§ **ASSIGNMENT**: Which lines of the rows below contain the word "Shown"? Copy each one in full, counting only matches with the same case.

§ **MATERIAL PROVIDED**:
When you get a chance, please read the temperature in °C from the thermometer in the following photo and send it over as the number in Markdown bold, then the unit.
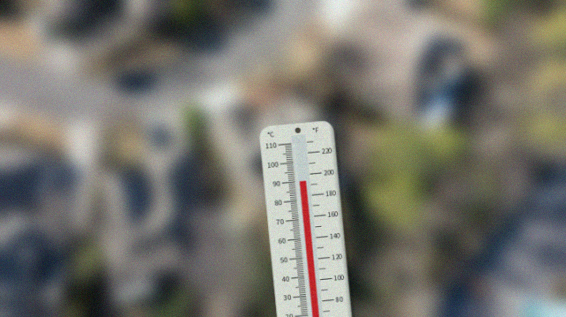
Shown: **90** °C
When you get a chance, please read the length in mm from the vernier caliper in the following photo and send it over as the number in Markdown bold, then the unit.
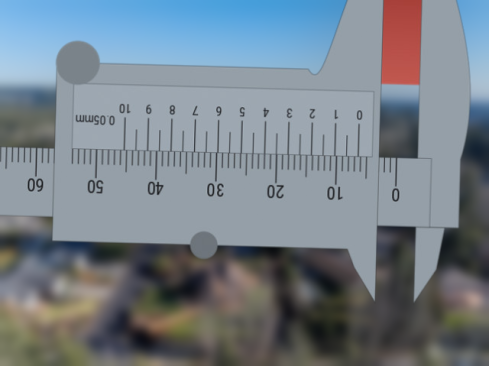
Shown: **6.4** mm
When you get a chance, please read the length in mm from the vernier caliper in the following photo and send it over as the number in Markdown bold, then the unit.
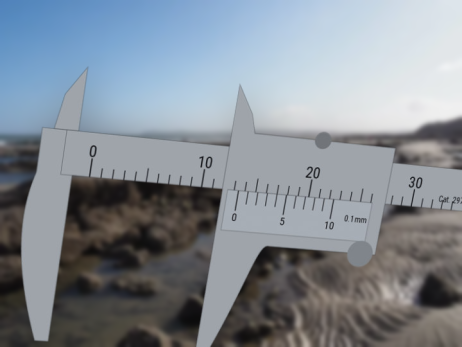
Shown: **13.4** mm
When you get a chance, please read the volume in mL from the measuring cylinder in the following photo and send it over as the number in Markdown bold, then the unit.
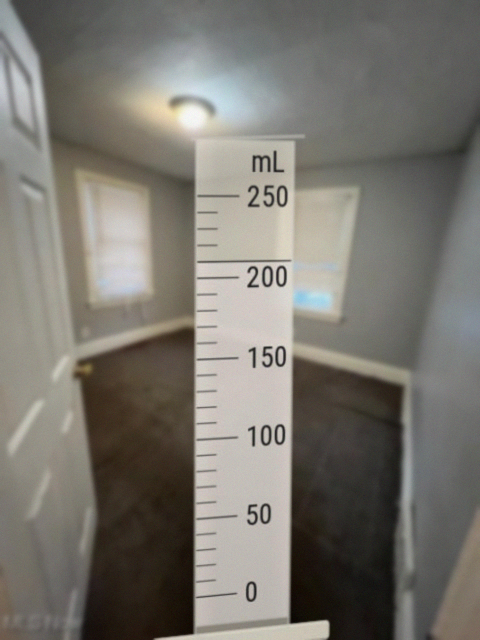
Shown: **210** mL
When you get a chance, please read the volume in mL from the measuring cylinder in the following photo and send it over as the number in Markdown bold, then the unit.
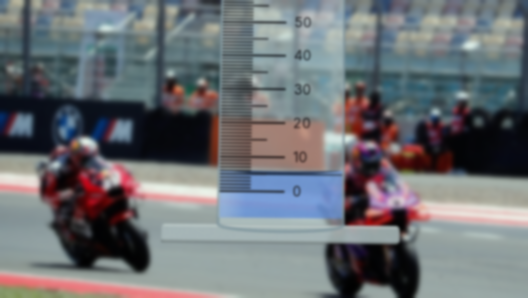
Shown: **5** mL
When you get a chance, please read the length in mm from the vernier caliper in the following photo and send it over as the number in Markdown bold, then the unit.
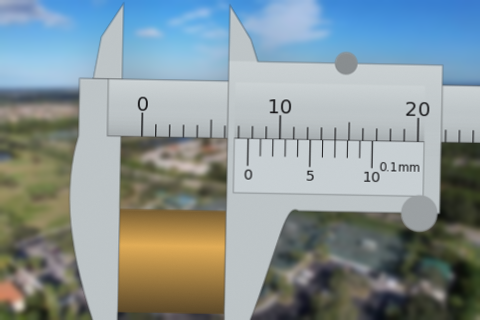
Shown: **7.7** mm
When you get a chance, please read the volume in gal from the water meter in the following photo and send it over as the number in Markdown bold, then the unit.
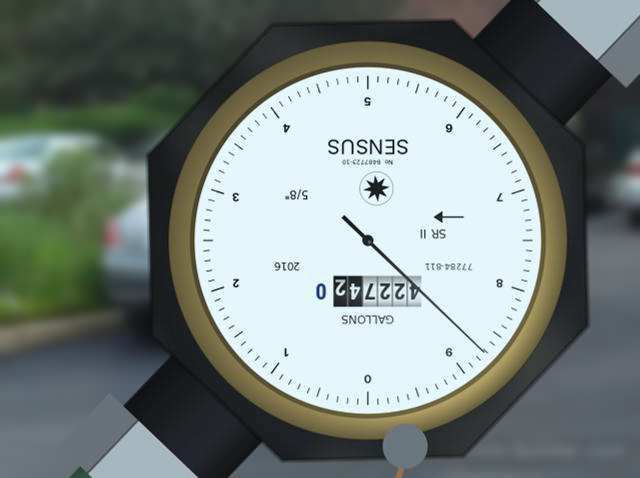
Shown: **4227418.7** gal
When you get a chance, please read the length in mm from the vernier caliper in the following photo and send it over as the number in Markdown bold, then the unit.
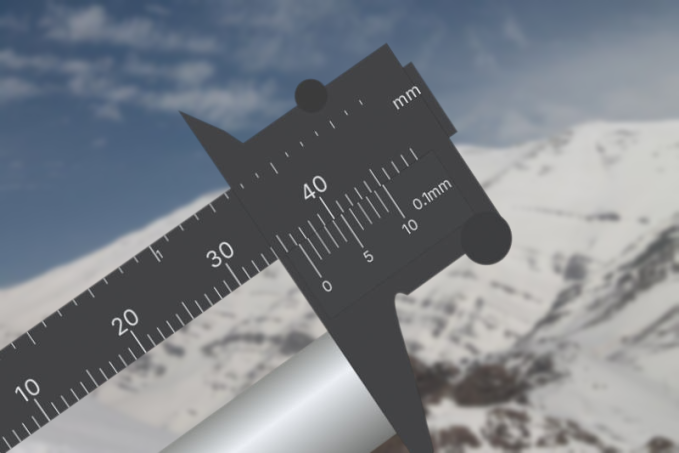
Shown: **36.2** mm
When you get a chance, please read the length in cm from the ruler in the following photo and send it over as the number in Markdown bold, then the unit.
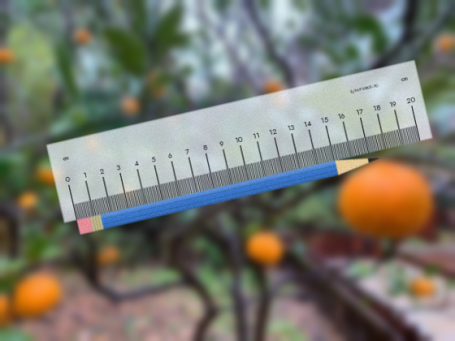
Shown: **17.5** cm
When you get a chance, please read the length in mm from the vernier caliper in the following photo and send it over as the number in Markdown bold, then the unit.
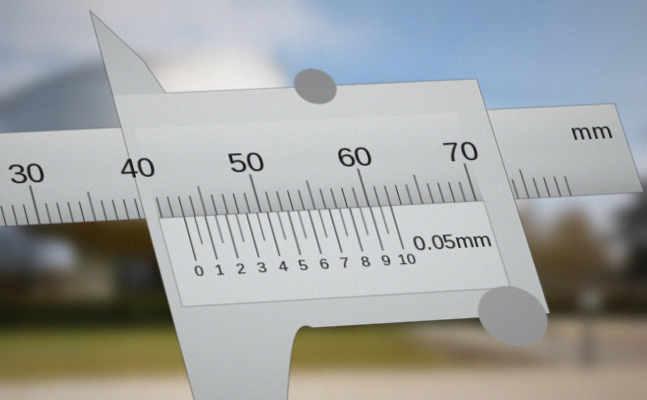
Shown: **43.0** mm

§ **TASK OUTPUT**:
Shown: **90** °C
Shown: **6.4** mm
Shown: **13.4** mm
Shown: **210** mL
Shown: **5** mL
Shown: **7.7** mm
Shown: **4227418.7** gal
Shown: **36.2** mm
Shown: **17.5** cm
Shown: **43.0** mm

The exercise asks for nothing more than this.